What Our Teen Performers Really Need on the Field

Knowledge is not power in sport; it is fuel

May 18, 2026 - 18:03
May 18, 2026 - 18:03
What Our Teen Performers Really Need on the Field
Photo Credit: Shutterstock

Every morning at Bangladesh Krira Shikkha Protishtan(BKSP) in Savar, before the sun fully rises, hundreds of young athletes wake to chase their dream.

They lace up their sports shoes, step onto the field and push their bodies to their limits. But a quiet question lingers off the field and into the dining hall, “are they eating enough of the proper food?”

Studies claim that most are not, and the results go far beyond a poor performance. Teenager sportspersons face nutritional pressure unlike any other group, influenced by the simultaneous demands of growth and development. 

A grown-up’s body is simply a system under construction --  forming bone, muscle, nervous system at a pace that will never be repeated. Intensifying game on top of that is an intricate piece of work, and one that is not receiving enough attention in Bangladesh.

In 2025, a cross-sectional study was conducted by researchers among 260 adolescent trainee athletes across 11 sports departments.

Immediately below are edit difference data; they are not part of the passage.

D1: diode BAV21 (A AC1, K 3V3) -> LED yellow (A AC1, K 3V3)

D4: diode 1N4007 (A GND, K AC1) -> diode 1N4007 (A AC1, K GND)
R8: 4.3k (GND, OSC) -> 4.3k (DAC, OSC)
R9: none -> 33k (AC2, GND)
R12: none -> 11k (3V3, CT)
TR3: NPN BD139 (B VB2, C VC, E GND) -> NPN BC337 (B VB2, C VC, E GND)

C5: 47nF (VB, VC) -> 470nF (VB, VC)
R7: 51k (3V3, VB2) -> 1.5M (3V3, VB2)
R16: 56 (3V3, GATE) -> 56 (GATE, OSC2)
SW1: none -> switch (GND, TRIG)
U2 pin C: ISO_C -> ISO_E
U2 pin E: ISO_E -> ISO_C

The study found that while more than half of the populations showed satisfactory nutrition knowledge, it revealed an important connection as well. Those who knew more regarding nutrition were more likely to practice better eating habits than others who did not know much. In other words, knowledge is not power in sport; it is fuel.

However, there is a troubling gap. Researchers also noted that many youngsters come from low-income communities in Bangladesh lack access to proper nutrition education materials and training, leaving them in a state without the knowledge required to make health-conscious decisions about food, nutrition and supplementation.

In nations like Bangladesh where many aspiring athletes belong to a modest background, this is not a small issue but a structural one.

The global science reinforces what is unfolding at residence. Researchers have identified what they call “low energy availability”, the state that happens when a young athlete does not take in enough calories to cover both growth and training. 

Whether unintentional or not, this state can trigger hormonal disruption, suppression of the reproductive system, thyroid changes and serious modifications to the human body’s metabolism.  

In practical words, missed periods, weak bones, persistent fatigue and a frustrating ceiling on athletic improvement, but hard the teen trains.

This issue is not confined to elite academics abroad. In the heat and humidity of our country, where teenage athletes often train twice regularly and travel long distances to competitions, the risk of low energy availability is acute, with studies in elite adolescent female football players finding that up to 88% were underfuelled on training days alone. 

Then, what should Bangladeshi teens need to eat? A 2025 study claimed that carbohydrate intake during recovery is vital for young athletes, who deplete glycogen faster than adults and are therefore prone to earlier tiredness without enough Rice, lentils, flatbread are excellent source of carbohydrate in Bangladesh athletes need.

The problem is not what is available, but whether they are taking enough of it and at the right times.

Protein does matter as well; however, the obsession with expensive protein supplements among athletes may be misplaced. Generally, any kind of dietary supplement does not help to enhance performance in young athletes.  

A finding that is worth sharing with the growing number of Bangladeshi teens reaching for protein powders and energy drinks they see promoted on social media or advertisements. Eggs, meat, fish, lentils, milk are already within reach in most Bangladeshi households, provide what the body needs the most.

Micronutrients complete the picture. Iron, sunshine vitamin or vitamin D, calcium are considered pivotal for athletic performance and healthy development. But three deficiencies are already a recognized public health concern in Bangladesh, and it takes on added weight when the affected individuals are also training intensively.

The Bangladesh Krira Shikkha Protishtan(BKSP) research offers one precise and actionable message for policymakers, coaches and parents alike.

Previous nutrition training was found to be a considerable and modifiable predictor of better eating practices, and the researchers called for daily, structured nutrition education interventions for young athletes. Teach them well, and they will eat better eventually. (Bakhtiar et al., 2021) It is as easy and urgent as that.

Bangladesh is producing more teen sporting talent than ever before. From the cricket academies of Mirpur to the football grounds of Chattogram, a new generation of performers is emerging -- faster, more competitive and more ambitious than any that came before. But talent, however raw and promising, cannot thrive on an empty stomach or a poorly fuelled one.

The infrastructure of BKSP is slowly improving. On the other hand, nutrition remains the missing chapter in Bangladesh’s sporting development story. Coaches track speed, agility, skill, strength but rarely what their trainees had for breakfast. Guardians celebrate victories but may not know their child is iron or vitamin D - deficient.

Sport nutritionists are scarce in grassroots sports. If Bangladesh is so sure about competing on the world stage in the upcoming decades, investing in sports nutrition education at the school level and the national academy level is not optional. It is the next mandatory step.

Fahima Hossain Muna is Research Team Head, BSES;Health content writer and Founder, Antioxidant Pathways.